Flagrado na Lava-Jato, Argello foi condenado a 19 anos de prisão pelo juiz Sergio Moro, por favorecer empreiteiras durante os trabalhos da CPI da Petrobras, em troca de propina. Na época, o presidente da CPI era o atual ministro do TCU Vital do Rêgo Filho, então senador pelo PMDB. Ele é alvo hoje de dois inquéritos que apuram envolvimento em casos de corrupção, um deles justamente a participação no esquema que já condenou Argello.
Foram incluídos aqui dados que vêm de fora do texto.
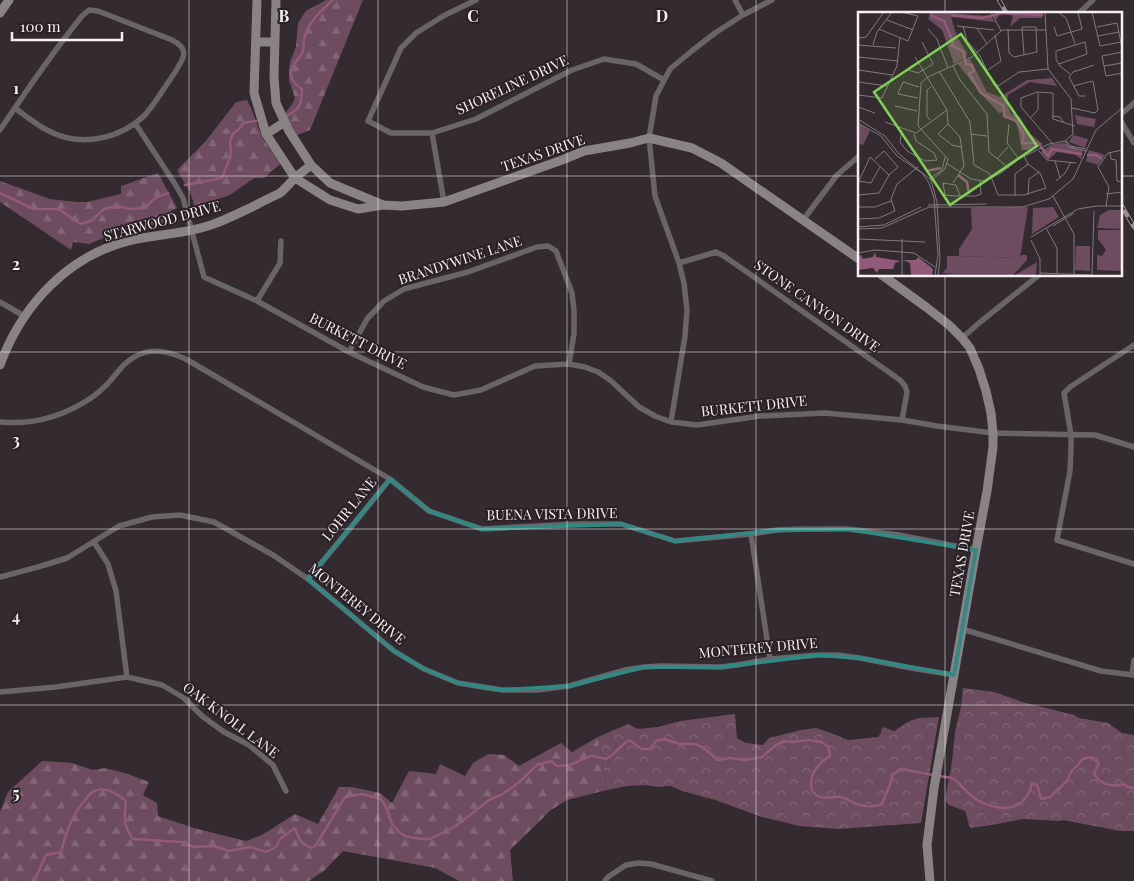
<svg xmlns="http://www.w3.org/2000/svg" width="1134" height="881" font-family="'Playfair Display',serif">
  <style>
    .forest { fill: url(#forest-firs) }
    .park { fill: url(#park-crowns) }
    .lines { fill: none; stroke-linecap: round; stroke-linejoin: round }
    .stream { stroke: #915a79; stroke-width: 2.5 }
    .street { stroke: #696467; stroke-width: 5.5 }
    .secondary { stroke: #8a8386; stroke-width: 9 }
    .rail-casing { stroke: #968f92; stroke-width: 4.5 }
    .rail { stroke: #292125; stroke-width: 2.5; stroke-dasharray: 8; stroke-linecap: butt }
    .marked { fill: none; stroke: #328882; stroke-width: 4; stroke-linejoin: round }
    .grid { fill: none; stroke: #f6f0f3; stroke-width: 1; stroke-opacity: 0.55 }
    .labels { text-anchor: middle; stroke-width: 4; stroke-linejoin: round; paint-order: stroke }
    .street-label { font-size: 14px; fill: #f6f0f3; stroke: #292125 }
    .inset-river { fill: none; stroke: #915a79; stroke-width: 2.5 }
    .inset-road { fill: none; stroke: #817a7d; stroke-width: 1 }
    .view { fill: #80d051; fill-opacity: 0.15; stroke: #80d051; stroke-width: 2.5 }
    .inset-edge { fill: none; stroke: #f6f0f3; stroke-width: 2.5 }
    .grid-label { font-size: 16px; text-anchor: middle; font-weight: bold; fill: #f6f0f3; stroke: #292125; stroke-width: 4; stroke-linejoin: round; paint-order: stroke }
  </style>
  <defs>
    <pattern id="forest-firs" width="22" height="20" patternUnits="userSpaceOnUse" patternTransform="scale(1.25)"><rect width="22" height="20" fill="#6c4c5e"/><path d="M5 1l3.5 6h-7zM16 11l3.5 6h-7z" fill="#826676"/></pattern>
    <pattern id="park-crowns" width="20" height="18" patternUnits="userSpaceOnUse" patternTransform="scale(1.25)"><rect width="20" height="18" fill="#6c4c5e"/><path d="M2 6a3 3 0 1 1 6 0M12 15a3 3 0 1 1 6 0" fill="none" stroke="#826676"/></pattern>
  </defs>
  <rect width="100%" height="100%" fill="#332b2f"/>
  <path class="forest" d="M326,0H363L310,130L295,136L285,113L291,106L295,98L289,80V71L290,62L296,47L298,23L306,11Z
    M247,100L253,113L262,137L280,164L264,178H254L230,195L218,199L195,213C195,197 185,184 177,170L205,142L236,102Z
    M158,173L177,208L171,211V221L118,232L89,244L73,242L71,250L0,202V181L50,199L77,202H87L121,194V186Z
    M598,737L607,790L567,800L551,810L510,850L513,881H459L435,868L343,851L325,870L309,881H0V812L8,792L42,761L72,763L93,770L105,768L125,773L149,782L143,795L157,803L158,816L194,828L246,841L262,835L295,814L318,824L339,787H352L380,793L392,803L409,771L436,774L440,764L465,776L473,763L488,754L504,755L519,766L561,743L572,752Z"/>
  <path class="park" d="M963,688L994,692L1022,702L1074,715L1079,718L1108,723L1122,733L1134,735V831H1120L1063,820L1060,821L1023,819L986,826L970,828L965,811L949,805L945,800L952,762L955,732L961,707Z
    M735,714L737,738L746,743L763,745L769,738L801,730L816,728L831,733L848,740L878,737L881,733L882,727L894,731L910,721L919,718L939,717L921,823L838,829L800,826L762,817L715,800L682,791L671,786L657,787L646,785L627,786L607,790L598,737L628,724L638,729L658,727L680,721Z"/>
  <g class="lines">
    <path class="stream" d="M288,115C302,108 301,104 302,89C296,85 293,83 291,75C289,65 300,60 303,51C304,46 303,41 305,36C309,21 322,10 333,0
      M185,185L222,178L231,155L230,141L233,134L240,128L243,123L256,121
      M0,193L34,209H59L80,224L91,221L104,209L117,206L130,209L145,208L155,198L168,193
      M939,776C944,777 950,777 954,779C962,785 968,795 977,800C999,812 1026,813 1032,783L1037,785L1041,799L1050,797L1067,781L1071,772L1083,759L1090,757L1099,763L1094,773C1095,775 1096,778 1099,780C1104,785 1116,787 1123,784L1128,787L1134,788
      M34,881L46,855L61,852C66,833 72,814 86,799C88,796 91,792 94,791C106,786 117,794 126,801C124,818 123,825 133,839L181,842L194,847L214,846L229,851L250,847L266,852L276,847L280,839L295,828C299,839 300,844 312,848L316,845L345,797L362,794L381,799L386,807L392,824L398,831L405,836L421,839H430L456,826L489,800L503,794L518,783L537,765L551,761L557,766L570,765L588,757L593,756L606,759C615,754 620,746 629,740L642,749H650L656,741L664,739L679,744H695L704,748L718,760L730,758L745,760L762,757L776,745L785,741L792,742L810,740L821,742L829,747L830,756C825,759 820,763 816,769C810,777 808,791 818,796C826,800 833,796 842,797C845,798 849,800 852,802C863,807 871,808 882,804L891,782L892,775L901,769L933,775"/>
    <path class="street" d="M476,0L445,15L416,33L401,48L368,121L391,133H432L476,119L572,70L604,59L636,64L664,80
      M735,0L743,15
      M1078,14L1093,0
      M1120,115L1134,103
      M1120,120L1134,143
      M135,123L175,184L183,198L204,277L257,301L349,352L423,387L454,395L481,390L535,366L569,364L585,367L598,372L610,380L639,407L655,416L671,422L697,425L760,416L825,413L902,420L937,426L993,433L1095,435L1134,447
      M0,130C26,91 53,52 82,16L89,10L98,11L172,40C178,43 184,47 184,54C183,63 166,85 161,93C156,101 151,108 145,115C121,138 84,147 53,133C39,127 27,117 15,108
      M432,133L444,202
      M803,220L837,175L859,156
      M679,263L716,252L724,256L900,380L905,386L907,392L902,420
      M257,301L280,263L281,241
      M0,302L24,316
      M962,338L979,323L1039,275
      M1134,345L1070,387L1064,393L1071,435V450L1070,471L1057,540L1134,564
      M349,352L367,319L384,301L404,289L468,272L537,247L548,246L556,251L572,293L574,310V334L569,364
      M0,422C32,425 64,416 91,398C103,390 112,379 121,368C142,345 166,348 191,362L390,479L429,511L482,529L576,524H621L675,541L751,534L777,530L801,529H848L899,535L976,550
      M671,422L685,336L687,310L684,283L679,263L655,196L649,138L656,96L670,69L693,50L715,33L743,15L772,0
      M751,534L770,659
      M94,542L108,564L116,591L127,677
      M0,577L38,567L67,558L119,526L152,517L180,515L214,522L273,555L308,579L394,651L424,669L458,683L502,690H537L569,686L625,670L644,667L662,666L721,667L737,665L770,659L818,655H837L860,658L911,668L954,675
      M308,579L352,526L390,479
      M962,629L1101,671L1134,675
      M1132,675L1134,660
      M0,692L56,687L127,677L162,685L184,698L202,716L224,732L249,745L273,765L286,791
      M605,881L608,877L626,865L639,863L651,864L712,881"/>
    <path class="secondary" d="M257,0L254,93L266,134L295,178L330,200L358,209L383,205L402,206L444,202L562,160L584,151L630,143L649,138L692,148L721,163L859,259
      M276,0L274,77L276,103L289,131L311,165L330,183L383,205
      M0,13L9,0
      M256,42H275
      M266,134L285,122
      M882,275L926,307L949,325L962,338L970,348L979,369L986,391L991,413L993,433V447L987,491L976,550L934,788L927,845L930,881
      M0,365C22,305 68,255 132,240C158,234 185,234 211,225C226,220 241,212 256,205C263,201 272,197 280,193C285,189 289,184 293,180C299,174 305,170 311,165"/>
    <g class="rail-casing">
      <path id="rail" d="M999,0L1007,14
        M1120,203L1134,227"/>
    </g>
    <use href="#rail" class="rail"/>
  </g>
  <path class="marked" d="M390,479L429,511L482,529L621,524L675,541L777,530L848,529L976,550L954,675L860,658L818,655L721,667H644L569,686L502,690L458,683L424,669L394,651L308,579Z"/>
  <path class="grid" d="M189,0V881M378,0V881M567,0V881M756,0V881M945,0V14M0,176H859M1120,176H1134M945,275V881M0,352H1134M0,529H1134M0,705H1134"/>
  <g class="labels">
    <g class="street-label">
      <text transform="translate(512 85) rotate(-25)" y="5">SHORELINE DRIVE</text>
      <text transform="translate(543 153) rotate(-19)" y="5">TEXAS DRIVE</text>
      <text transform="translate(162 221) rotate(-15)" y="5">STARWOOD DRIVE</text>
      <text transform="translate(460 260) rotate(-18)" y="5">BRANDYWINE LANE</text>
      <text transform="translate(817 306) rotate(35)" y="5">STONE CANYON DRIVE</text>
      <text transform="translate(358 341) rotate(27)" y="5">BURKETT DRIVE</text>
      <text transform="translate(754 406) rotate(-6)" y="5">BURKETT DRIVE</text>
      <text transform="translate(349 509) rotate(-51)" y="5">LOHR LANE</text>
      <text transform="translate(552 514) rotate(-1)" y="5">BUENA VISTA DRIVE</text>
      <text transform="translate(962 554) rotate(-80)" y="5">TEXAS DRIVE</text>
      <text transform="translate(357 604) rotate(39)" y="5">MONTEREY DRIVE</text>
      <text transform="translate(758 648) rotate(-5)" y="5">MONTEREY DRIVE</text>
      <text transform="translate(231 720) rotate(37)" y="5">OAK KNOLL LANE</text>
    </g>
  </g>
  <g transform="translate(858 12)">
    <rect width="264" height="264" fill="#332b2f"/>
    <path d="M170,195L162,246L101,244V237L114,217L113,196ZM195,195L201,205L174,222L175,196ZM240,218H264V259L239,258V243L244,244L248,238L240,227ZM218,234H232V259L217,258ZM89,244H101V262L84,261L89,256ZM179,250L178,263H157Z" fill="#6c4c5e"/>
    <path d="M194,66L199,74L172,70L150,83L149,92L153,102L162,105L170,120L185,132L175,138H164L159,112L152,106L147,107L145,100L141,101L125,84L129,80L142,85L169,68ZM206,131L225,139L223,147L218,143L199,140L190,148L183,140L194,132ZM231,138L247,143L240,153L228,149ZM251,198H264V217L239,216L242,203ZM163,243H169V248L155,263H81L101,261V244L162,246Z" fill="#6c4c5e"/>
    <path d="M73,0L133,4L137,10L93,5L99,25L109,41L108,46L96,52L84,18L70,7ZM141,0H178L185,1L184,6H162L152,15L155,4L143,1L138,8L135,2ZM112,47L129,80L125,84L100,52ZM217,103L238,107L236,115L219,112ZM0,111L12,119L5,133L0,131ZM215,123L230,127L227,136L211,130Z" fill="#6c4c5e"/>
    <path d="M17,240L18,245L42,249L37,251L35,257H21L19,261L15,256L0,258V244L3,243L5,247L15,245ZM60,245L75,257L74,263H53L52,251L45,248H58Z" fill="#915a79"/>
    <path class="inset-river" d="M72,3L86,9L95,30L94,34L105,39L108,52L114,53L116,59L111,62L123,81L146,94V104L158,109L166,123L164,131H180L190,144L194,137L224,142M93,3L124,6L144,1L185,3M229,143H238L244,147M68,159L83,156M100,163L109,170L111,182"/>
    <path class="inset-road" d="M133,0L143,19M200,0L208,6L217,32M234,0L242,34L263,30M29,8L55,18M99,14L136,18M105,14L109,29L122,44L136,73L140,74L161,60L190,57M196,15L199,24L224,17L220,0M239,15L259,11L264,36M119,16L129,32M21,17L50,29L60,4L43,0M70,17L79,27L90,56M150,17L151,41L156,45L179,40L178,15H164L166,43M240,24L261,20M0,26L8,25L26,0M0,33L38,36M15,33L19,20L34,0M264,40L244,44L248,64L264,61M0,45L40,49M57,45L89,98L90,112L102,125L106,154L95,171M201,52L229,42L227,30L198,39V47L202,54L212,62M95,54L102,68L129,102L131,140L151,156M246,54L264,51M0,58L35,63M50,58L60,61L75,52L64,30M130,58L143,49L137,23M81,59L112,110L116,153L132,162L140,183H166L188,176L182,161L170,152L166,144M0,70L29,74M0,83L24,86L39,54L42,25M227,84H221L211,65L215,60L236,53M60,86L40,82L45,70L61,75M37,94L59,99M0,95L17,101M214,96L237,101L240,98L235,69L215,74M194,104L202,105L206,111M173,105L180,98V80M0,107L27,124L41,142L73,168L79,190L82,247L80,263M72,108L69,104V78L73,75M27,110L58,121L89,98M0,111L23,124L39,144L64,161L71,171L76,186L80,243L77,263M90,112L80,122L94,133L103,135M151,112L149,131L161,147M44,118L42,130L49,139L67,149L79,148L76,141L58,129L56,122M113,122L129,124M207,129L211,135L229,139M208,129L213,134L228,137M194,131L163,95V86L179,80L195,81V107L217,114M181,139L189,148L218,151M252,141L253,147L258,148L259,169L264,170M139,147L150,135M197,149L202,166M88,151L113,167L127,169L143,161L161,147L191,132L207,129L215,122L213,87L190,57L187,0M71,167L84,158L87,145M74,168L87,157L90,147L60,114L63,71L70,65L114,45L144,18H188M1,169L13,171L22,155M198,169L207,161L213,150M0,171L12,145L31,163M248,182L264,180M0,183L21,181L31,163L40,155L26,139L17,147M170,183L171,167L181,160M102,184L98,173L85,171L87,183L98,184H117L123,182L122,169M157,184V162L170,152M195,184L216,222V262M70,193L128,192M239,194H264M248,194L251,175L240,155L250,141L264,138M0,195H17L33,189M0,207L21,206L37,199L33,187L39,172L60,155M195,214L216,201M0,215L26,213L63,195M188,216L199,236V261M0,217L24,216L71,195H164L191,187L215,167L238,118L264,96M173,225L220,197L239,194M1,227L67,230M173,228L182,247V263M0,241L17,238L56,241L77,255M182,261L234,263M44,263V227M234,263L236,199"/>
    <path class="view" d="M103,22L179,134L92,193L16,80Z"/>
    <rect width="264" height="264" class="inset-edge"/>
  </g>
  <g class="grid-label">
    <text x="284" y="22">B</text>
    <text x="473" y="22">C</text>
    <text x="662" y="22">D</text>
    <text x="16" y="94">1</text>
    <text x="16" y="270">2</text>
    <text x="16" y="446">3</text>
    <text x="16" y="622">4</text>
    <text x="16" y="799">5</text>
  </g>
  <path d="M12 32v8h110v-8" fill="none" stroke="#f6f0f3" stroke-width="2.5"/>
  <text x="20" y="32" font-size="15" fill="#f6f0f3" stroke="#292125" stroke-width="4" paint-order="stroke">100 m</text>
</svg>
O nome do ministro apareceu nas delações das empreiteiras UTC, Andrade Gutierrez e Odebrecht.
O ministro Augusto Nardes é alvo de inquérito que investiga sua participação na venda de decisões do Conselho Administrativo de Recursos Fiscais (Carf), vinculado ao Ministério da Fazenda.
O ministro Raimundo Carreiro é investigado com base na delação premiada de Luiz Carlos Martins, executivo da Camargo Corrêa, que relatou pagamentos ao TCU vinculados às obras da usina de Angra 3. Ele foi citado também pelo empresário Ricardo Pessoa, da UTC, mas, neste caso, o inquérito foi arquivado.
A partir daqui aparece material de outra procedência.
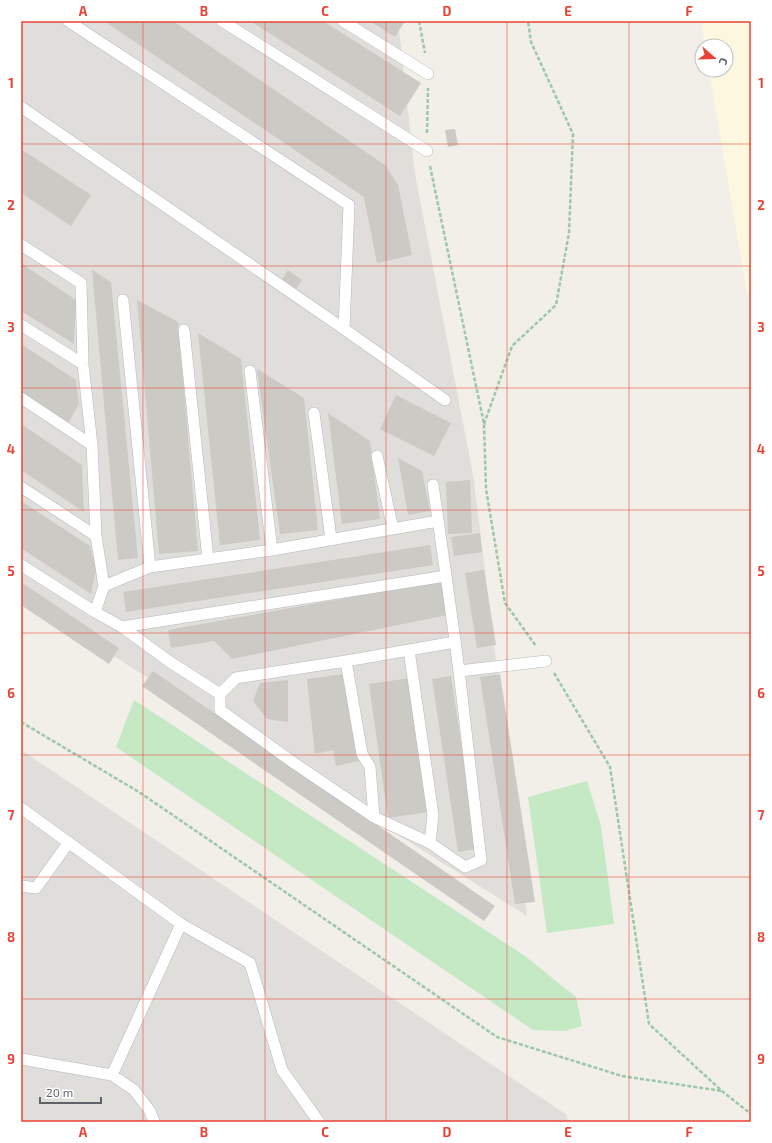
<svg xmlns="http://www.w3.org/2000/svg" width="772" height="1143" font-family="'Exo 2',sans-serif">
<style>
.commercial{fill:#fef7e0}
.industrial{fill:#e0deda}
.green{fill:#c5e8c5}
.building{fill:#cccac5}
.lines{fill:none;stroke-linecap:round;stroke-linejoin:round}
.lane-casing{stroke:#b5b8bc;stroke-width:12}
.path{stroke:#9cc7a9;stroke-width:2.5;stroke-dasharray:4 2;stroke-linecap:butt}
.lane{stroke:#fff;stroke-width:11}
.grid{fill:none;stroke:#ea4335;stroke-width:1;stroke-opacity:0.55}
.neatline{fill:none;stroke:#ea4335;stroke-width:1.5}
.grid-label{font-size:13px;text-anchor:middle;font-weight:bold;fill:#ea4335}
</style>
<rect width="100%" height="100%" fill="#f1efe8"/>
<!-- commercial -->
<path class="commercial" d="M701 21H751V292L747 293 709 70H726V46H705Z"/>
<!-- industrial -->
<path class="industrial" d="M21 21H398L415 174 474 480 527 916 21 598Z
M21 750 567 1115 568 1122H21Z"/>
<!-- green -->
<path class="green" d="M134 700 525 956 576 997 582 1026 565 1031 533 1030 116 747Z
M587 781 601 826 614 924 547 933 528 797Z"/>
<!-- building -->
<path class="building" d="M104 21H173L385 165 398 185 412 255 377 263 364 197Z
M250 21H323L421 83 400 116Z
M370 21H405L395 37Z
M455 129 458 145 448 147 445 130Z
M21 149 91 195 71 226 21 193Z
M21 263 76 300 74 344 21 311Z
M92 270 111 282 138 558 118 560Z
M288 270 302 280 294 292 280 283Z
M137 300 178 322 198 551 159 554Z
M198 333 241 359 260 540 220 545Z
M21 344 76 380 79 404 67 425 21 394Z
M257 369 304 398 318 530 280 534Z
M396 395 451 423 434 456 380 429Z
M328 413 370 441 380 519 342 524Z
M21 424 82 465 84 512 21 470Z
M398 458 422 471 430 511 408 515Z
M470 480 472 533 448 534 446 482Z
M21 501 90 546 96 570 91 594 21 548Z
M480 533 482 552 454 556 451 537Z
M430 545 433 565 126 612 123 592Z
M484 570 496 645 477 648 465 573Z
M441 581 447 615 232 659 214 641 171 648 168 630Z
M21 582 119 648 109 664 21 605Z
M153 671 495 906 484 921 142 686Z
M344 674 359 761 336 766 333 750 315 754 307 679Z
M500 674 535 902 515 904 480 677Z
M451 676 477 849 458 852 432 679Z
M410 678 429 812 388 818 369 684Z
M288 680V722L267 719 253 701 260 683Z"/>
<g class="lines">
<defs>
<path id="lane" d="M68 21 349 205 344 329 445 400
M222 21 427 151
M343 21 428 74
M21 107 344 329
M21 245 81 283 83 364 92 445 96 536 104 586 95 612
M123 300 150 567
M21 325 83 364
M184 330 208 559
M250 371 272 550
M21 398 92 445
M314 413 331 539
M377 456 393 529
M433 485C442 547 451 609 459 671L481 860 465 867 430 843 374 817 294 763 220 710V694L236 678 346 661 455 642
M21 487 96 536
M21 565 95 612 122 627 170 662 220 694
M104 586 150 567 272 550 438 521
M122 627 446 576
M409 650 433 815 430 843
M346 661 362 754 370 767 374 817
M459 671 546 661
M21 808 181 924 250 963 282 1070 319 1122
M21 886 36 888 69 842
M21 1059 112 1075 134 1090 150 1111 154 1122
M112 1075 181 924"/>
</defs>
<!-- lane casing -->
<use href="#lane" class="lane-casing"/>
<!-- path -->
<path class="path" d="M419 21 425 53
M427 133 428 88
M430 166 484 424 486 489 505 603 536 646
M484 424 512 346 556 305 569 233 573 134 531 42 528 21
M554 673 610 767 649 1024 722 1091 751 1114
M21 722 139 792 497 1037 622 1076 722 1091"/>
<!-- lane -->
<use href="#lane" class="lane"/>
</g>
<!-- grid -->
<path class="grid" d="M143 21V1122M265 21V1122M386 21V1122M507 21V1122M629 21V1122M21 144H751M21 266H751M21 388H751M21 510H751M21 633H751M21 755H751M21 877H751M21 999H751"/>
<!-- border -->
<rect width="772" height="1143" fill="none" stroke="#ffffff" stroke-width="44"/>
<!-- north arrow -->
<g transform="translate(714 58) rotate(110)"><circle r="19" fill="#ffffff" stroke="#bfc1c3"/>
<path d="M0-3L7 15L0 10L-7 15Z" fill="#ea4335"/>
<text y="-6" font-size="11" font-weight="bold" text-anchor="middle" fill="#5f6368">С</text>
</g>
<!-- scale -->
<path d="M40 1097v6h61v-6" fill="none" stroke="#5f6368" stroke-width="2"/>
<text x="46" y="1097" font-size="12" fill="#5f6368" stroke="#ffffff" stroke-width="3" paint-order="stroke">20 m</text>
<rect x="22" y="22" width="728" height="1099" class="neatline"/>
<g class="grid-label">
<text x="83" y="16">A</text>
<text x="204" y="16">B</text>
<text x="325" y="16">C</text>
<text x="447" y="16">D</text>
<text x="568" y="16">E</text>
<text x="689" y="16">F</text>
<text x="11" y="88">1</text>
<text x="761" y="88">1</text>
<text x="11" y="210">2</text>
<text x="761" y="210">2</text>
<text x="11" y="332">3</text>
<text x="761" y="332">3</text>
<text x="11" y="454">4</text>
<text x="761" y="454">4</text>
<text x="11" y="576">5</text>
<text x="761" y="576">5</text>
<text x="11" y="698">6</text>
<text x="761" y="698">6</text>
<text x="11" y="820">7</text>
<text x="761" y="820">7</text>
<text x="11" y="942">8</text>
<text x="761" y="942">8</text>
<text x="11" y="1064">9</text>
<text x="761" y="1064">9</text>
<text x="83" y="1137">A</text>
<text x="204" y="1137">B</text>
<text x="325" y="1137">C</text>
<text x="447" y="1137">D</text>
<text x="568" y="1137">E</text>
<text x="689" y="1137">F</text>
</g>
</svg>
Pessoa afirmou em depoimento à Lava-Jato que obteve informações privilegiadas no TCU sobre seus contratos com a Petrobras, tendo como intermediário o advogado Tiago Cedraz, filho de outro ministro do TCU, Aroldo Cedraz. O empresário entregou à Procuradoria-Geral da República tabela com anotações de pagamentos de R$ 2,2 milhões ao filho do então presidente da Corte.
Os ministros do TCU se manifestaram por meio de notas. Raimundo Carreiro disse que prestou esclarecimentos à Polícia Federal e, desde 2015, de forma antecipada, ofereceu a quebra de seus sigilos. Ressaltou ainda que o delator disse apenas ter entendido que o dinheiro “era destinado para o ministro Raimundo Carreiro”, sem, no entanto, afirmar que ele de fato recebeu propina.
Vital do Rêgo disse que colabora com as investigações e confia que a Justiça mostrará que ele não tem relação com os fatos em apuração.
Augusto Nardes informou que não tem nem nunca teve qualquer envolvimento com o Carf, seja indicando membros, participando de discussões ou encaminhando solicitações.
Aroldo Cedraz negou ser investigado no âmbito de processo relacionado à Operação Lava-Jato e disse que está à disposição para colaborar com a Justiça, prestando esclarecimentos, caso necessário.
Fonte: “O Globo”.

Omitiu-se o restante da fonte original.